Count the lines of the listing below where "Silkscreen" shows up, and please answer with that number only.

━━━━━━━━━━━━━━━━

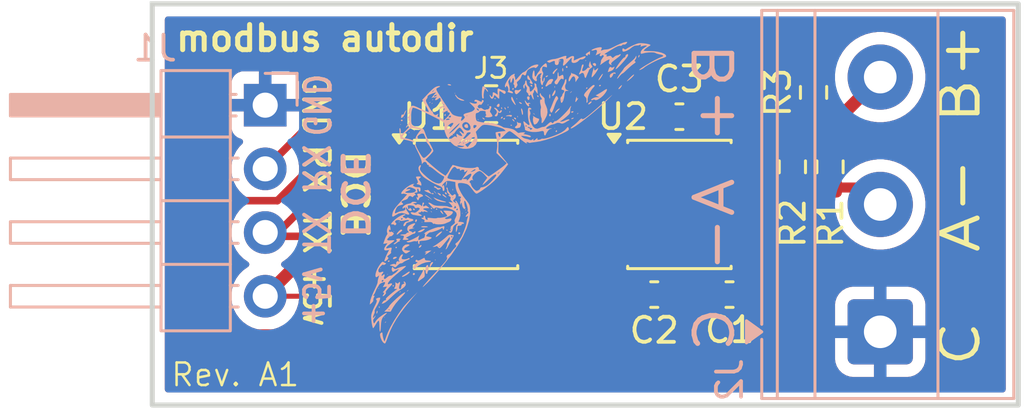
<source format=kicad_pcb>
(kicad_pcb
	(version 20241229)
	(generator "pcbnew")
	(generator_version "9.0")
	(general
		(thickness 1.6)
		(legacy_teardrops no)
	)
	(paper "A")
	(title_block
		(title "modbus autodir")
		(date "2026-02-01")
		(rev "A1")
		(company "MAG Laboratory")
	)
	(layers
		(0 "F.Cu" signal)
		(2 "B.Cu" signal)
		(9 "F.Adhes" user "F.Adhesive")
		(11 "B.Adhes" user "B.Adhesive")
		(13 "F.Paste" user)
		(15 "B.Paste" user)
		(5 "F.SilkS" user "F.Silkscreen")
		(7 "B.SilkS" user "B.Silkscreen")
		(1 "F.Mask" user)
		(3 "B.Mask" user)
		(17 "Dwgs.User" user "User.Drawings")
		(19 "Cmts.User" user "User.Comments")
		(21 "Eco1.User" user "User.Eco1")
		(23 "Eco2.User" user "User.Eco2")
		(25 "Edge.Cuts" user)
		(27 "Margin" user)
		(31 "F.CrtYd" user "F.Courtyard")
		(29 "B.CrtYd" user "B.Courtyard")
		(35 "F.Fab" user)
		(33 "B.Fab" user)
		(39 "User.1" user)
		(41 "User.2" user)
		(43 "User.3" user)
		(45 "User.4" user)
	)
	(setup
		(pad_to_mask_clearance 0)
		(allow_soldermask_bridges_in_footprints no)
		(tenting front back)
		(aux_axis_origin 18.5 12.42)
		(grid_origin 18.5 28.42)
		(pcbplotparams
			(layerselection 0x00000000_00000000_55555555_5755f5ff)
			(plot_on_all_layers_selection 0x00000000_00000000_00000000_00000000)
			(disableapertmacros no)
			(usegerberextensions no)
			(usegerberattributes yes)
			(usegerberadvancedattributes yes)
			(creategerberjobfile yes)
			(dashed_line_dash_ratio 12.000000)
			(dashed_line_gap_ratio 3.000000)
			(svgprecision 4)
			(plotframeref no)
			(mode 1)
			(useauxorigin yes)
			(hpglpennumber 1)
			(hpglpenspeed 20)
			(hpglpendiameter 15.000000)
			(pdf_front_fp_property_popups yes)
			(pdf_back_fp_property_popups yes)
			(pdf_metadata yes)
			(pdf_single_document no)
			(dxfpolygonmode yes)
			(dxfimperialunits yes)
			(dxfusepcbnewfont yes)
			(psnegative no)
			(psa4output no)
			(plot_black_and_white yes)
			(sketchpadsonfab no)
			(plotpadnumbers no)
			(hidednponfab no)
			(sketchdnponfab no)
			(crossoutdnponfab no)
			(subtractmaskfromsilk yes)
			(outputformat 1)
			(mirror no)
			(drillshape 0)
			(scaleselection 1)
			(outputdirectory "autodir_sch_rA1/")
		)
	)
	(net 0 "")
	(net 1 "GND")
	(net 2 "+5V")
	(net 3 "/DI")
	(net 4 "/RO")
	(net 5 "/A")
	(net 6 "/B")
	(net 7 "/SWIO")
	(net 8 "/DIR")
	(net 9 "unconnected-(U1-PA2-Pad3)")
	(net 10 "unconnected-(U1-PC2-Pad6)")
	(net 11 "unconnected-(U1-PC1-Pad5)")
	(footprint "Package_SO:SOIC-8_3.9x4.9mm_P1.27mm" (layer "F.Cu") (at 39.5 20.42))
	(footprint "Resistor_SMD:R_0805_2012Metric" (layer "F.Cu") (at 32 16.42))
	(footprint "Package_SO:JEITA_SOIC-8_3.9x4.9mm_P1.27mm" (layer "F.Cu") (at 31 20.42))
	(footprint "Capacitor_SMD:C_0603_1608Metric" (layer "F.Cu") (at 41.497251 24.014049))
	(footprint "Resistor_SMD:R_0603_1608Metric" (layer "F.Cu") (at 45.5 18.919 90))
	(footprint "Resistor_SMD:R_0603_1608Metric" (layer "F.Cu") (at 44.844 15.952 90))
	(footprint "Capacitor_SMD:C_0603_1608Metric" (layer "F.Cu") (at 39.5 16.919 180))
	(footprint "Resistor_SMD:R_0603_1608Metric" (layer "F.Cu") (at 44 18.919 -90))
	(footprint "Capacitor_SMD:C_0603_1608Metric" (layer "F.Cu") (at 38.498628 24.014049 180))
	(footprint "MAG_Lab_Logo:MAGLab_Symbol" (layer "B.Cu") (at 31.326508 18.190886 45))
	(footprint "Connector_PinHeader_2.54mm:PinHeader_1x04_P2.54mm_Horizontal"
		(layer "B.Cu")
		(uuid "8fc75744-f7d3-4559-a328-81583f3102fe")
		(at 23 16.46 180)
		(descr "Through hole angled pin header, 1x04, 2.54mm pitch, 6mm pin length, single row")
		(tags "Through hole angled pin header THT 1x04 2.54mm single row")
		(property "Reference" "J1"
			(at 4.385 2.27 0)
			(layer "B.SilkS")
			(uuid "421cc1f7-aea4-44e7-8c9b-a9a8ca5ae86b")
			(effects
				(font
					(size 1 1)
					(thickness 0.15)
				)
				(justify mirror)
			)
		)
		(property "Value" "UART"
			(at 4.385 -9.89 0)
			(layer "B.Fab")
			(uuid "36f89b80-0651-4557-baca-67def6aaa3f4")
			(effects
				(font
					(size 1 1)
					(thickness 0.15)
				)
				(justify mirror)
			)
		)
		(property "Datasheet" "~"
			(at 0 0 0)
			(layer "B.Fab")
			(hide yes)
			(uuid "8f6eeec0-7666-4d02-b395-35adb9cb446d")
			(effects
				(font
					(size 1.27 1.27)
					(thickness 0.15)
				)
				(justify mirror)
			)
		)
		(property "Description" "Generic connector, single row, 01x04, script generated"
			(at 0 0 0)
			(layer "B.Fab")
			(hide yes)
			(uuid "bc2e76fe-1571-4dea-89cd-aa26c9327ac1")
			(effects
			
... [90917 chars truncated]
</source>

━━━━━━━━━━━━━━━━

#### TASK RESULT:
2